• _Dettagli del compito_
Prosegua il testo sul regresso dell'appaltatore verso i subappaltatori, riprendendo subito dopo l'ultima frase riportata.

• _Brano estratto_
══════════
Interessi protetti - Professionista -  Riccardo Mazzon - 29/09/2020

Responsabilità contrattuale e danni risarcibili: l'appaltatore può agire in regresso nei confronti dei subappaltatori

L'appaltatore, per agire in regresso nei confronti dei subappaltatori, deve, sotto pena di decadenza, comunicare ad essi la denunzia, eventualmente ricevuta, entro sessanta giorni dal ricevimento della medesima; in effetti - e ciò vale anche per la responsabilità per rovina o gravi difetti di edifici, sancita dall’art. 1669 c.c. per finalità di ordine generale concernenti la salvaguardia dei fabbricati e dell’incolumità delle persone, con natura extracontrattuale e che opera non solo a carico dell’appaltatore nei confronti del committente, ma anche a carico del costruttore nei confronti dell’acquirente; l’appaltatore o il costruttore non possono essere sollevati dalla propria responsabilità per il fatto che l’opera sia stata in parte eseguita, dietro loro incarico, da altro soggetto, salvo il regresso nei confronti del subappaltatore, ai sensi dell’art. 1670 cc. - si veda, per un approfondimento, anche in relazione alla giurisprudenza qui citata, il trattato "Responsabilità contrattuale e danni risarcibili", Riccardo Mazzon, Giuffré 2019 -.
══════════
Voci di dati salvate
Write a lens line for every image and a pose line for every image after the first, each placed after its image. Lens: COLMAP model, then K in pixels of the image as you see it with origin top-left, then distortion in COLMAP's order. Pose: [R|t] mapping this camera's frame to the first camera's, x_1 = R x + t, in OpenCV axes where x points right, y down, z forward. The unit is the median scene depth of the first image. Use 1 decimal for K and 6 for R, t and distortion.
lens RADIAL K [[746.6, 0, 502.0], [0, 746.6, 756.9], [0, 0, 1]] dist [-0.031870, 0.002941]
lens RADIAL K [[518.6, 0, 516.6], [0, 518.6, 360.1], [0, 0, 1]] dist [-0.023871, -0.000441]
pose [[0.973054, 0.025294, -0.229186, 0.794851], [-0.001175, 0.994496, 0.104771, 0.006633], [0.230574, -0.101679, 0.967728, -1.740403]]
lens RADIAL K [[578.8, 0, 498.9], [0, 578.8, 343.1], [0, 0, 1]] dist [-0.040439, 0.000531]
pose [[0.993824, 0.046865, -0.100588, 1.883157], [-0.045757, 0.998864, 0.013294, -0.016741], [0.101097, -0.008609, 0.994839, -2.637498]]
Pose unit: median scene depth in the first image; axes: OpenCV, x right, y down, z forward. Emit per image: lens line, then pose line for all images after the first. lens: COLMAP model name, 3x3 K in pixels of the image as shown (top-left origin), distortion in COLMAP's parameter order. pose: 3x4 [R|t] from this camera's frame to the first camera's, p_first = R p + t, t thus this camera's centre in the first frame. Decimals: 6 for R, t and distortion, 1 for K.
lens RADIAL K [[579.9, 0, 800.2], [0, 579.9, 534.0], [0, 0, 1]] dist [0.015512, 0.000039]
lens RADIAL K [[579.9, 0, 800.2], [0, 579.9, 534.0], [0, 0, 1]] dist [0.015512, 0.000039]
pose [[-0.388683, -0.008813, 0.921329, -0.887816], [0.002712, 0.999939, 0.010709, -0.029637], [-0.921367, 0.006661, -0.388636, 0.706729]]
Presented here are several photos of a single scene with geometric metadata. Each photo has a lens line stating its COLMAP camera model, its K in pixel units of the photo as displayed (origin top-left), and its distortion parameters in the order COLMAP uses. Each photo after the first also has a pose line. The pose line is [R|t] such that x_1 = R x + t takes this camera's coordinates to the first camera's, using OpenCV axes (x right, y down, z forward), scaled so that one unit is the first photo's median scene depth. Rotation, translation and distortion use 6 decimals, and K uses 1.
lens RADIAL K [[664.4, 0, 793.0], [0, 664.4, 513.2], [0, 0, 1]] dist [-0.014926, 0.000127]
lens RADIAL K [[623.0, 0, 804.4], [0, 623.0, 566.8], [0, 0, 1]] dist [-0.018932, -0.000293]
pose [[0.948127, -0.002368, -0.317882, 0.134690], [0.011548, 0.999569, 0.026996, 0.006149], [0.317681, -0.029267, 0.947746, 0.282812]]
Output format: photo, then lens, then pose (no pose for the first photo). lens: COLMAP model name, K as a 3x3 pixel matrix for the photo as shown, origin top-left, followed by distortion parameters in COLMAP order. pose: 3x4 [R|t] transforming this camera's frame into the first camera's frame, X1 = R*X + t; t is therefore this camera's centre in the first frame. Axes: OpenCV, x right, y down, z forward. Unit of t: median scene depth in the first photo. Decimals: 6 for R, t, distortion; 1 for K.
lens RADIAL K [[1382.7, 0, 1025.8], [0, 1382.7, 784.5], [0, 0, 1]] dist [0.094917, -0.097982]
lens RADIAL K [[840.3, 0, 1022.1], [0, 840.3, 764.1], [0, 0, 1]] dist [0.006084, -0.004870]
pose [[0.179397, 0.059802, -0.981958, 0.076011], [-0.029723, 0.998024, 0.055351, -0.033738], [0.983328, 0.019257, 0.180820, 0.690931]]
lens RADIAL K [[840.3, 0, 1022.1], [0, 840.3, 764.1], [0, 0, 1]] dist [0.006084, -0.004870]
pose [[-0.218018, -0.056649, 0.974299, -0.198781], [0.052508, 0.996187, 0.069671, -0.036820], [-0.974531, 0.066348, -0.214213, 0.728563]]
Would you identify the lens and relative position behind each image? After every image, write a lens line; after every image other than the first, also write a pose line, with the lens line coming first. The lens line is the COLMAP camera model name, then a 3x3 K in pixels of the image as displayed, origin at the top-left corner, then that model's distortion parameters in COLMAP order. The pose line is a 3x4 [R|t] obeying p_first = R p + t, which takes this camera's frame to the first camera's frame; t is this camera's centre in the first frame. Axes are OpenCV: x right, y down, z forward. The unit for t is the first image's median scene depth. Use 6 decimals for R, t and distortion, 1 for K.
══════════
• _Area di risposta_
Così, ad esempio, Trib. Bari sez. II 06 novembre 2012 n. 3466 (www.giurisprudenzabarese.it, 2013), con riferimento all'eccezione dedotta da parte convenuta, secondo cui “mancherebbe la prova dell'avvenuta comunicazione della denuncia dei difetti dell'opera all'odierno convenuto entro il termine di decadenza di cui all'art. 1670 c.c.”, rileva come fosse emerso, dalla documentazione versata in atti di causa, nonché dall'istruttoria espletata, che “era stato effettuato il sopralluogo sull'immobile e, che ad ogni buon conto, la raccomandata ar a firma del legale risale a circa un mese dall'accertamento tecnico attivato a seguito della formale contestazione da parte dei proprietari del fabbricato, quale momento di oggettiva acquisizione della conoscenza dei vizi dell'opera, ragion per cui, l'eccezione anzidetta va rigettata”; conformi: Trib. Modena sez. I 21 settembre 2013 n. 1443, GLModena 2013; Trib. Prato 16 maggio 2012 n. 696; Cass. civ.  sez. II 27 agosto 1997 n. 8109, GBLT, 1998, 26.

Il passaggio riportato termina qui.